Die Anfänge des Neustädter Schäferhundevereins:
Dressurübungen im Garten des Vorsitzenden
Herbst 1922 in Deutschland: Die Republik war in Aufruhr. Der Mord an Außenminister Walter Rathenau, der Rapallo-Vertrag zwischen Deutschland und Rußland und die heraufziehende Inflation waren die politischen Tagesthemen. Der US-Dollar, 1919 bereits für 14 Mark gehandelt, im Januar 1922 bei 191 Mark, war inzwischen auf rund 17 000 Mark geklettert.

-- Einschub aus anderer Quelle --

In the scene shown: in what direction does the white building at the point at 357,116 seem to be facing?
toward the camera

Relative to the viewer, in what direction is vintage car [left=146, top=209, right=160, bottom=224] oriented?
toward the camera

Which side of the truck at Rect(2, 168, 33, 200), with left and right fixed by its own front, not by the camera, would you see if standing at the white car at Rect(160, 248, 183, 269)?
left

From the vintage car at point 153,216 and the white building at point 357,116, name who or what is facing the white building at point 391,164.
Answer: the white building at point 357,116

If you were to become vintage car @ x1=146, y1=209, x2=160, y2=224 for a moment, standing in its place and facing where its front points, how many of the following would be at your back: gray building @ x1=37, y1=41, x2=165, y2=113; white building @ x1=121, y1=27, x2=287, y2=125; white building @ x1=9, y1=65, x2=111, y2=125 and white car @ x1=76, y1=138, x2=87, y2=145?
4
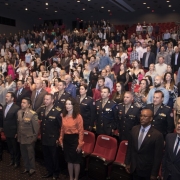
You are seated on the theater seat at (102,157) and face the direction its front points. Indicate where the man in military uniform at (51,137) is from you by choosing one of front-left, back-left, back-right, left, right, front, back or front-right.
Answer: front-right

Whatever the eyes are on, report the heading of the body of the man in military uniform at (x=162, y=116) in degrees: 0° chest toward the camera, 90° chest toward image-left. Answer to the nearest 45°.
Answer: approximately 45°

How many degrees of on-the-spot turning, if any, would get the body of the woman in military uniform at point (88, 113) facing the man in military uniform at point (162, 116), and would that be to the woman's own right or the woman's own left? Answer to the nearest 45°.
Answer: approximately 90° to the woman's own left

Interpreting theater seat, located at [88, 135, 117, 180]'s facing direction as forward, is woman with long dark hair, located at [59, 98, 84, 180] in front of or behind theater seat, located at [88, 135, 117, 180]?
in front

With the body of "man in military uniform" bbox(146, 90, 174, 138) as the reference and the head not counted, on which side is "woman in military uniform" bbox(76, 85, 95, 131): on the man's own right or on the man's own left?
on the man's own right

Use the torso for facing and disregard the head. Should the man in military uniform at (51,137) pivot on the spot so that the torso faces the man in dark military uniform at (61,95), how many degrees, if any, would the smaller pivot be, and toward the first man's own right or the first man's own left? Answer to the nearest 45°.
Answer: approximately 135° to the first man's own right

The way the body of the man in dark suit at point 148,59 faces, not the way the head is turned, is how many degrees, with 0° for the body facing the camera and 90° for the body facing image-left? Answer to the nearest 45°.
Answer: approximately 45°

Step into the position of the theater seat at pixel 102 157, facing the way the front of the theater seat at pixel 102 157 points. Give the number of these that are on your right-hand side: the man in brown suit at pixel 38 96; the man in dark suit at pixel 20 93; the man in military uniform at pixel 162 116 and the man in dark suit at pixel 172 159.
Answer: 2

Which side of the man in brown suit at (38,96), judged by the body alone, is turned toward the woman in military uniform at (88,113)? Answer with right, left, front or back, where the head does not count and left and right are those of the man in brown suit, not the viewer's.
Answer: left

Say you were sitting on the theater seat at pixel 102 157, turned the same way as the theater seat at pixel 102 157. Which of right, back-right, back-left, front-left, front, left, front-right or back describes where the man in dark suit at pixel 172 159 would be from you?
left

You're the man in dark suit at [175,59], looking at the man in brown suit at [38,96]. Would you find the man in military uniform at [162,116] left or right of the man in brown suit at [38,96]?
left
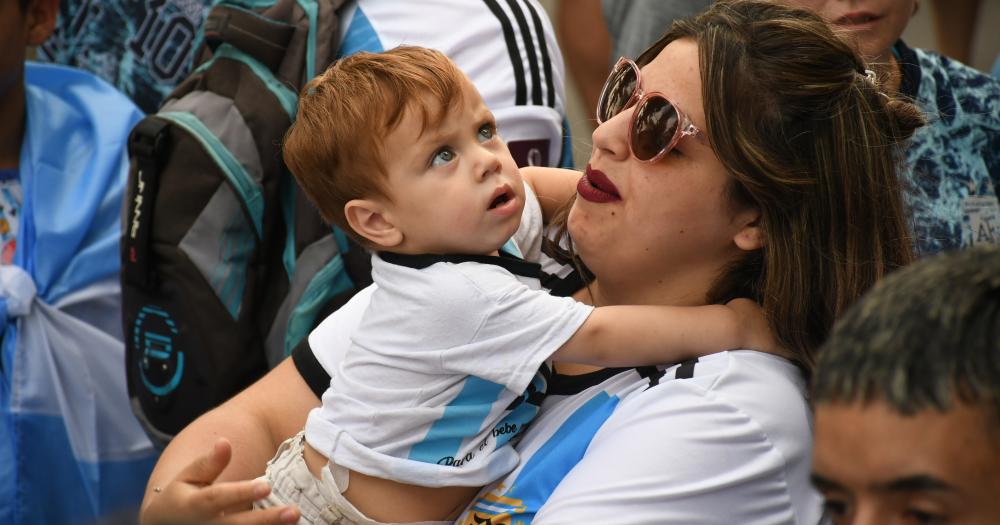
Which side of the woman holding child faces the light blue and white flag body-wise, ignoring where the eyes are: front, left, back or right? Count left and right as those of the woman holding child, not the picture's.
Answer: right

In Neustadt im Hochschwarzwald schlitterte die Großuhrenfabrikation ihrem Ende entgegen, die 1886 gegründete Papierfabrik war mit über 300 Beschäftigten bereits größter Arbeitgeber. Über 200 Menschen waren im größten Sägewerk des Hochschwarzwaldes, dem Sägewerk Himmelsbach in Hözlebruck beschäftigt. Dort gab es sogar bereits eine eigene Werkskantine. Drittgrößter Arbeitgeber der Stadt war Taschenuhrenfabrik Alois Morat, erst dann kam die Schraubenfabrik.

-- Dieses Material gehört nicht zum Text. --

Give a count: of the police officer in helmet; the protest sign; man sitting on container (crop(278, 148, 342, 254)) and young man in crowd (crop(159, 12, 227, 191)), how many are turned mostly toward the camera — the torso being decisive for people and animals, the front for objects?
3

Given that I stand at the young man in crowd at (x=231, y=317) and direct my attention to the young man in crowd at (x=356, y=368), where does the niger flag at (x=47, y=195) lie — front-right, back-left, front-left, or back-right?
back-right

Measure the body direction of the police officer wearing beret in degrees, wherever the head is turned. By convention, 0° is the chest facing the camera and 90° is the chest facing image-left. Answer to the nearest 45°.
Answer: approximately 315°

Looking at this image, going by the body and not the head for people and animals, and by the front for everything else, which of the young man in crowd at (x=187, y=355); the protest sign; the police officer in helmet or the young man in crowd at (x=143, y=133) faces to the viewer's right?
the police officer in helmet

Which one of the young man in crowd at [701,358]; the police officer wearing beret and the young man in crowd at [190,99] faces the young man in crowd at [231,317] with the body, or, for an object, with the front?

1920 war die Landstraße von Neustadt über Eisenbach nach Villingen eröffnet worden. Tankstellen gab es noch keine. Der Sprit wurde vom Apotheker verkauft. Gegen den von Drogist Stoffler geplanten Bau einer Tankzapfsäule gegenüber dem Münster gab es heftige Proteste von Stadtpfarrer Enz.
Kommunalpolitisch zog soeben ein harter Wahlkampf um das Amt des Bürgermeisters herauf. Der seit 1914 amtierende Adolf Winter hatte im Gemeinderat, der den Bürgermeister wählen mußte, keine Mehrheit mehr. Sein Nachfolger Karl Pfister stand bereits vor der Tür.Das war das lokale Umfeld in Neustadt, in dem sich im Herbst 1922 die Gründung eines Vereins für deutsche Schäferhunde anbahnte. Motor dieser Bewegung war der Papierfabrik-Prokurist Albert von Lojewski, der zusammen mit acht weiteren Neustädter Schäferhunde-Besitzern bereits seit längerem Mitglied im 1899 gegründeten Deutschen Schäferhundeverein (Sitz in München) war.